Biz ölümün kucağına birdenbire düşmüyoruz, kucağına doğru yavaş yavaş yürüyoruz, diyordun. Ölmekteyiz her gün. Her gün yaşamımızın bir parçası kopup gidiyor bizden. Biz büyümekte iken bile geriliyor yaşamımız. Bebekliğimizi yitirdik, çocukluğumuzu yitirdik, sonra da gençliğimizi. Bugüne değin nice zaman geçtiyse, yok oldu gitti hepsi. Yaşadığımız bu günü de ölümle ortaklaşa yaşıyoruz. Nasıl ki su saatini yok eden, son su damlası değil de o son damlamadan önce akıp geçenlerdir, bu da tıpkı öyle; yaşamı bıraktığımız o son saat, tek başına ölümü sağlamaz, tamamlar sadece yaşamımızı.
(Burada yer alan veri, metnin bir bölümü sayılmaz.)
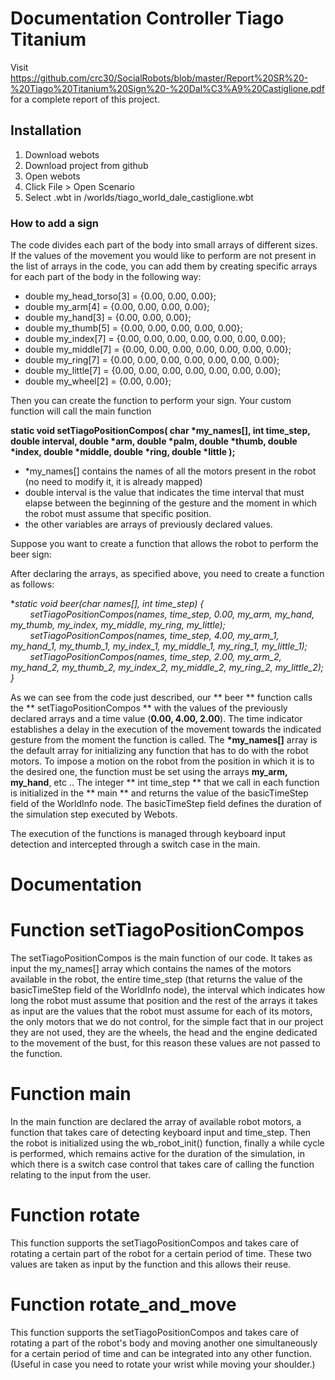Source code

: # Documentation Controller Tiago Titanium
Visit https://github.com/crc30/SocialRobots/blob/master/Report%20SR%20-%20Tiago%20Titanium%20Sign%20-%20Dal%C3%A9%20Castiglione.pdf for a complete report of this project.

## Installation


1. Download webots
2. Download project from github
3. Open webots
4. Click File > Open Scenario
5. Select .wbt in /worlds/tiago_world_dale_castiglione.wbt

### How to add a sign


The code divides each part of the body into small arrays of different sizes.
If the values of the movement you would like to perform are not present in the list of arrays in the code, you can add them by creating specific arrays for each part of the body in the following way:

* double my_head_torso[3] = {0.00, 0.00, 0.00};
* double my_arm[4] = {0.00, 0.00, 0.00, 0.00};
* double my_hand[3] = {0.00, 0.00, 0.00};
* double my_thumb[5] = {0.00, 0.00, 0.00, 0.00, 0.00};
* double my_index[7] = {0.00, 0.00, 0.00, 0.00, 0.00, 0.00, 0.00};
* double my_middle[7] = {0.00, 0.00, 0.00, 0.00, 0.00, 0.00, 0.00};
* double my_ring[7] = {0.00, 0.00, 0.00, 0.00, 0.00, 0.00, 0.00};
* double my_little[7] = {0.00, 0.00, 0.00, 0.00, 0.00, 0.00, 0.00};
* double my_wheel[2] = {0.00, 0.00};

Then you can create the function to perform your sign.
Your custom function will call the main function

**static void setTiagoPositionCompos( char \*my_names[], int time_step, double interval, double \*arm, double \*palm, double \*thumb, double \*index, double \*middle, double \*ring, double \*little );**

* \*my_names[] contains the names of all the motors present in the robot (no need to modify it, it is already mapped)
* double interval is the value that indicates the time interval that must elapse between the beginning of the gesture and the moment in which the robot must assume that specific position.
* the other variables are arrays of previously declared values.

Suppose you want to create a function that allows the robot to perform the beer sign:

After declaring the arrays, as specified above, you need to create a function as follows:

**static void beer(char *names[], int time_step) {\
    &nbsp;&nbsp;&nbsp;&nbsp;&nbsp;&nbsp;&nbsp;&nbsp;setTiagoPositionCompos(names, time_step, 0.00, my_arm, my_hand, my_thumb, my_index, my_middle, my_ring, my_little);\
    &nbsp;&nbsp;&nbsp;&nbsp;&nbsp;&nbsp;&nbsp;&nbsp;setTiagoPositionCompos(names, time_step, 4.00, my_arm_1, my_hand_1, my_thumb_1, my_index_1, my_middle_1, my_ring_1, my_little_1);\
    &nbsp;&nbsp;&nbsp;&nbsp;&nbsp;&nbsp;&nbsp;&nbsp;setTiagoPositionCompos(names, time_step, 2.00, my_arm_2, my_hand_2, my_thumb_2, my_index_2, my_middle_2, my_ring_2, my_little_2);\
}**

As we can see from the code just described, our ** beer ** function calls the ** setTiagoPositionCompos ** with the values of the previously declared arrays and a time value (**0.00, 4.00, 2.00**). The time indicator establishes a delay in the execution of the movement towards the indicated gesture from the moment the function is called. The **\*my_names[]** array is the default array for initializing any function that has to do with the robot motors.
To impose a motion on the robot from the position in which it is to the desired one, the function must be set using the arrays **my_arm, my_hand**, etc ..
The integer ** int time_step ** that we call in each function is initialized in the ** main ** and returns the value of the basicTimeStep field of the WorldInfo node. The basicTimeStep field defines the duration of the simulation step executed by Webots.

The execution of the functions is managed through keyboard input detection and intercepted through a switch case in the main.

# Documentation

Function setTiagoPositionCompos
======================

The setTiagoPositionCompos is the main function of our code.
It takes as input the my_names[] array which contains the names of the motors available in the robot, the entire time_step (that returns the value of the basicTimeStep field of the WorldInfo node), the interval which indicates how long the robot must assume that position and the rest of the arrays it takes as input are the values that the robot must assume for each of its motors, the only motors that we do not control, for the simple fact that in our project they are not used, they are the wheels, the head and the engine dedicated to the movement of the bust, for this reason these values are not passed to the function.

Function main
====

In the main function are declared the array of available robot motors, a function that takes care of detecting keyboard input and time_step. Then the robot is initialized using the wb_robot_init() function, finally a while cycle is performed, which remains active for the duration of the simulation, in which there is a switch case control that takes care of calling the function relating to the input from the user.

Function rotate
======

This function supports the setTiagoPositionCompos and takes care of rotating a certain part of the robot for a certain period of time. These two values are taken as input by the function and this allows their reuse.

Function rotate_and_move
===============

This function supports the setTiagoPositionCompos and takes care of rotating a part of the robot's body and moving another one simultaneously for a certain period of time and can be integrated into any other function. (Useful in case you need to rotate your wrist while moving your shoulder.)
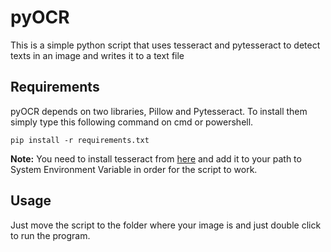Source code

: # pyOCR

This is a simple python script that uses tesseract and pytesseract to detect texts in an image and writes it to a text file

## Requirements

pyOCR depends on two libraries, Pillow and Pytesseract. To install them simply type this following command on cmd or powershell.

`pip install -r requirements.txt`

**Note:** You need to install tesseract from [here](https://tesseract-ocr.github.io/tessdoc/Downloads.html) and add it to your path to System Environment Variable in order for the script to work.

## Usage

Just move the script to the folder where your image is and just double click to run the program.
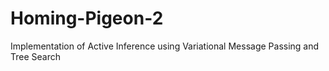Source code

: # Homing-Pigeon-2
Implementation of Active Inference using Variational Message Passing and Tree Search
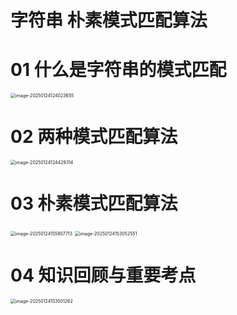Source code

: # 字符串 朴素模式匹配算法



# 01 什么是字符串的模式匹配

<img src="https://cvp.oss-cn-shanghai.aliyuncs.com/202501241240787.png" alt="image-20250124124023655" style="zoom:50%;" />



# 02 两种模式匹配算法

<img src="https://cvp.oss-cn-shanghai.aliyuncs.com/202501241244357.png" alt="image-20250124124429314" style="zoom:50%;" />



# 03 朴素模式匹配算法

<img src="https://cvp.oss-cn-shanghai.aliyuncs.com/202501241558905.png" alt="image-20250124155807713" style="zoom:50%;" />

<img src="https://cvp.oss-cn-shanghai.aliyuncs.com/202501241530732.png" alt="image-20250124153052551" style="zoom:50%;" />



# 04 知识回顾与重要考点

<img src="https://cvp.oss-cn-shanghai.aliyuncs.com/202501241535317.png" alt="image-20250124153501262" style="zoom:50%;" />
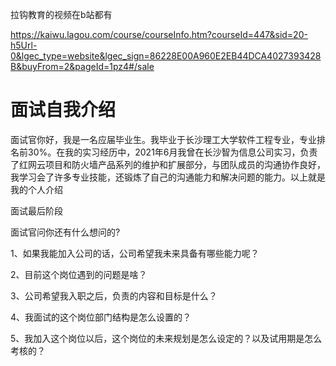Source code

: 拉钩教育的视频在b站都有



https://kaiwu.lagou.com/course/courseInfo.htm?courseId=447&sid=20-h5Url-0&lgec_type=website&lgec_sign=86228E00A960E2EB44DCA4027393428B&buyFrom=2&pageId=1pz4#/sale







# 面试自我介绍

面试官你好，我是一名应届毕业生。我毕业于长沙理工大学软件工程专业，专业排名前30%。在我的实习经历中，2021年6月我曾在长沙智为信息公司实习，负责了红网云项目和防火墙产品系列的维护和扩展部分，与团队成员的沟通协作良好，我学习会了许多专业技能，还锻炼了自己的沟通能力和解决问题的能力。以上就是我的个人介绍



面试最后阶段

面试官问你还有什么想问的?

1、如果我能加入公司的话，公司希望我未来具备有哪些能力呢？

2、目前这个岗位遇到的问题是啥？

3、公司希望我入职之后，负责的内容和目标是什么？

4、我面试的这个岗位部门结构是怎么设置的？

5、我加入这个岗位以后，这个岗位的未来规划是怎么设定的？以及试用期是怎么考核的？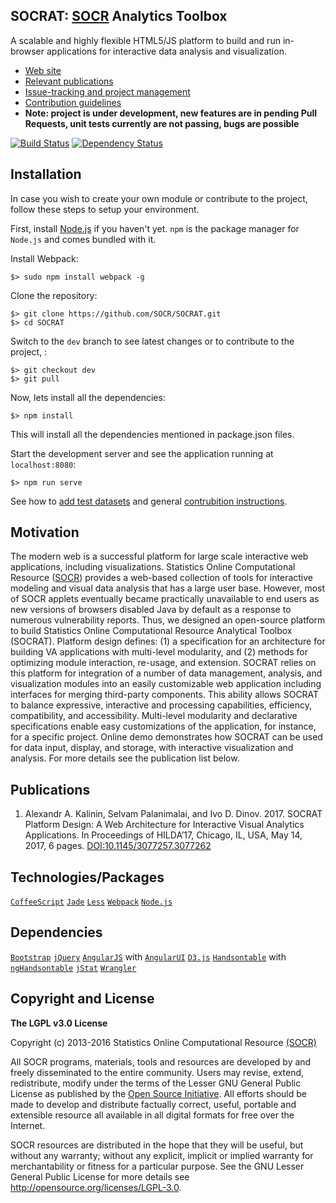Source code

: ## SOCRAT: [SOCR](http://socr.umich.edu) Analytics Toolbox

A scalable and highly flexible HTML5/JS platform to build and run in-browser applications for interactive data analysis and visualization.

* [Web site](http://socr.umich.edu)
* [Relevant publications](#motivation)
* [Issue-tracking and project management](https://github.com/SOCR/SOCRAT-issues)
* [Contribution guidelines](https://github.com/SOCR/SOCRAT/blob/master/CONTRIBUTE.md)
* **Note: project is under development, new features are in pending Pull Requests, unit tests currently are not passing, bugs are possible**

[![Build Status](https://travis-ci.org/SOCR/SOCRAT.svg?branch=master)](https://travis-ci.org/SOCR/SOCRAT)
[![Dependency Status](https://gemnasium.com/SOCR/SOCRAT.png?branch=master)](https://gemnasium.com/SOCR/SOCRAT)

Installation
------------
In case you wish to create your own module or contribute to the project, follow these steps to setup your environment.

First, install [Node.js](http://nodejs.org/) if you haven't yet. `npm` is the package manager for `Node.js` and comes bundled with it.

Install Webpack:

    $> sudo npm install webpack -g

Clone the repository:

    $> git clone https://github.com/SOCR/SOCRAT.git
    $> cd SOCRAT

Switch to the `dev` branch to see latest changes or to contribute to the project, :

    $> git checkout dev
    $> git pull

Now, lets install all the dependencies:

    $> npm install

This will install all the dependencies mentioned in package.json files.

Start the development server and see the application running at `localhost:8080`:

    $> npm run serve

See how to [add test datasets](https://github.com/SOCR/SOCRAT/blob/dev/CONTRIBUTE.md#socr-datasets-for-testing) and general [contrubition instructions](https://github.com/SOCR/SOCRAT/blob/dev/CONTRIBUTE.md).

Motivation
--------------
The modern web is a successful platform for large scale interactive web applications, including visualizations. Statistics Online Computational Resource ([SOCR](http://socr.umich.edu)) provides a
web-based collection of tools for interactive modeling and visual data analysis that has a large user base. However, most of SOCR applets eventually became practically unavailable to end users as new versions of browsers disabled Java by default as a response to numerous vulnerability reports.
Thus, we designed an open-source platform to build Statistics Online Computational Resource
Analytical Toolbox (SOCRAT). Platform design defines: (1) a specification for an architecture for building VA applications with multi-level modularity, and (2) methods for optimizing module
interaction, re-usage, and extension. SOCRAT relies on this platform for integration of a number of data management, analysis, and visualization modules into an easily customizable web application including interfaces for merging third-party components. This ability allows SOCRAT to balance expressive, interactive and processing capabilities, efficiency, compatibility, and accessibility. Multi-level modularity and declarative specifications enable easy customizations of the application, for instance, for a specific project. Online demo demonstrates how SOCRAT can be used for data input, display, and storage, with interactive visualization and analysis.
For more details see the publication list below.

Publications
------
1. Alexandr A. Kalinin, Selvam Palanimalai, and Ivo D. Dinov. 2017. SOCRAT Platform Design: A Web Architecture for Interactive Visual Analytics Applications. In Proceedings of HILDA’17, Chicago, IL, USA, May 14, 2017, 6 pages. [DOI:10.1145/3077257.3077262](http://dx.doi.org/10.1145/3077257.3077262)

Technologies/Packages
----------------
 [`CoffeeScript`](http://coffeescript.org/)
 [`Jade`](http://jade-lang.com/)
 [`Less`](http://lesscss.org/)
 [`Webpack`](https://webpack.github.io/)
 [`Node.js`](http://nodejs.org/)

Dependencies
--------------
 [`Bootstrap`](http://getbootstrap.com/)
 [`jQuery`](https://jquery.com/)
 [`AngularJS`](http://angularjs.org) with [`AngularUI`](https://angular-ui.github.io/)
 [`D3.js`](http://d3js.org)
 [`Handsontable`](http://handsontable.com/) with [`ngHandsontable`](https://handsontable.github.io/ngHandsontable/)
 [`jStat`](https://jstat.github.io/)
 [`Wrangler`](http://vis.stanford.edu/wrangler/)

Copyright and License
----------------------

**The LGPL v3.0 License**

Copyright (c) 2013-2016 Statistics Online Computational Resource [(SOCR)](http://www.StatisticsResource.org)

All SOCR programs, materials, tools and resources are developed by and freely disseminated to the entire community.
Users may revise, extend, redistribute, modify under the terms of the Lesser GNU General Public License
as published by the [Open Source Initiative](http://opensource.org/licenses/). All efforts should be made to develop and distribute
factually correct, useful, portable and extensible resource all available in all digital formats for free over the Internet.

SOCR resources are distributed in the hope that they will be useful, but without
any warranty; without any explicit, implicit or implied warranty for merchantability or
fitness for a particular purpose. See the GNU Lesser General Public License for
more details see http://opensource.org/licenses/LGPL-3.0.
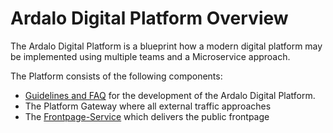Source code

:# Ardalo Digital Platform Overview
The Ardalo Digital Platform is a blueprint how a modern digital platform may be implemented
using multiple teams and a Microservice approach.

The Platform consists of the following components:
  * [Guidelines and FAQ](https://github.com/ardalo/digital-platform-development-guide) for the development of the Ardalo Digital Platform.
  * The Platform Gateway where all external traffic approaches
  * The [Frontpage-Service](https://github.com/ardalo/frontpage-service) which delivers the public frontpage
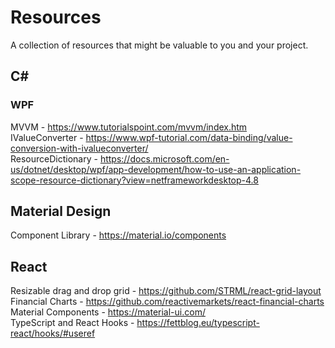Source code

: # Resources

A collection of resources that might be valuable to you and your project.

## C#
### WPF
MVVM - https://www.tutorialspoint.com/mvvm/index.htm
<br />
IValueConverter - https://www.wpf-tutorial.com/data-binding/value-conversion-with-ivalueconverter/
<br />
ResourceDictionary - https://docs.microsoft.com/en-us/dotnet/desktop/wpf/app-development/how-to-use-an-application-scope-resource-dictionary?view=netframeworkdesktop-4.8

## Material Design
Component Library - https://material.io/components

## React
Resizable drag and drop grid - https://github.com/STRML/react-grid-layout
<br />
Financial Charts - https://github.com/reactivemarkets/react-financial-charts
<br />
Material Components - https://material-ui.com/
<br />
TypeScript and React Hooks - https://fettblog.eu/typescript-react/hooks/#useref
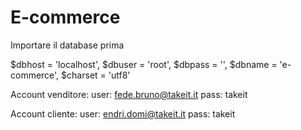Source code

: # E-commerce
Importare il database prima

$dbhost = 'localhost', 
$dbuser = 'root',
$dbpass = '', 
$dbname = 'e-commerce', 
$charset = 'utf8'

Account venditore: 
user: fede.bruno@takeit.it 
pass: takeit

Account cliente:
user: endri.domi@takeit.it
pass: takeit

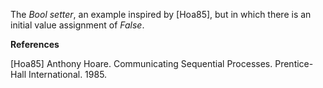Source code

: The <i>Bool setter</i>, an example inspired by [Hoa85], but in which there is an initial value assignment of <i>False</i>.

<b>References</b>

[Hoa85] Anthony Hoare. Communicating Sequential Processes. Prentice-Hall International. 1985.
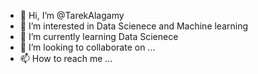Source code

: - 👋 Hi, I’m @TarekAlagamy
- 👀 I’m interested in Data Scienece and Machine learning
- 🌱 I’m currently learning Data Scienece
- 💞️ I’m looking to collaborate on ...
- 📫 How to reach me ...

<!---
TarekAlagamy/TarekAlagamy is a ✨ special ✨ repository because its `README.md` (this file) appears on your GitHub profile.
You can click the Preview link to take a look at your changes.
--->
Kendilerini ve işlerini düşüne düşüne düzene koyanların sayısı pek azdır. Geri kalanlar ise yürümezler, ırmaklarda yüzen nesneler gibi sürüklenir dururlar.
"İyi mi yaşadım?" diye soran yok. "Ne kadar yaşadım?" diye bakıyor herkes. Oysa iyi yaşamak herkesin elinde olabilir ama uzun yaşamak kimsenin elinde değildir!
Bütün düşüncelerinin yöneldiği amaç, derdin tasan, isteğin, tanrılara yakarırken dileyeceğin başka her şeyin ereği şu olmalı: "Kendi kendimden, kendimden doğan değerlerden memnun olayım!" de.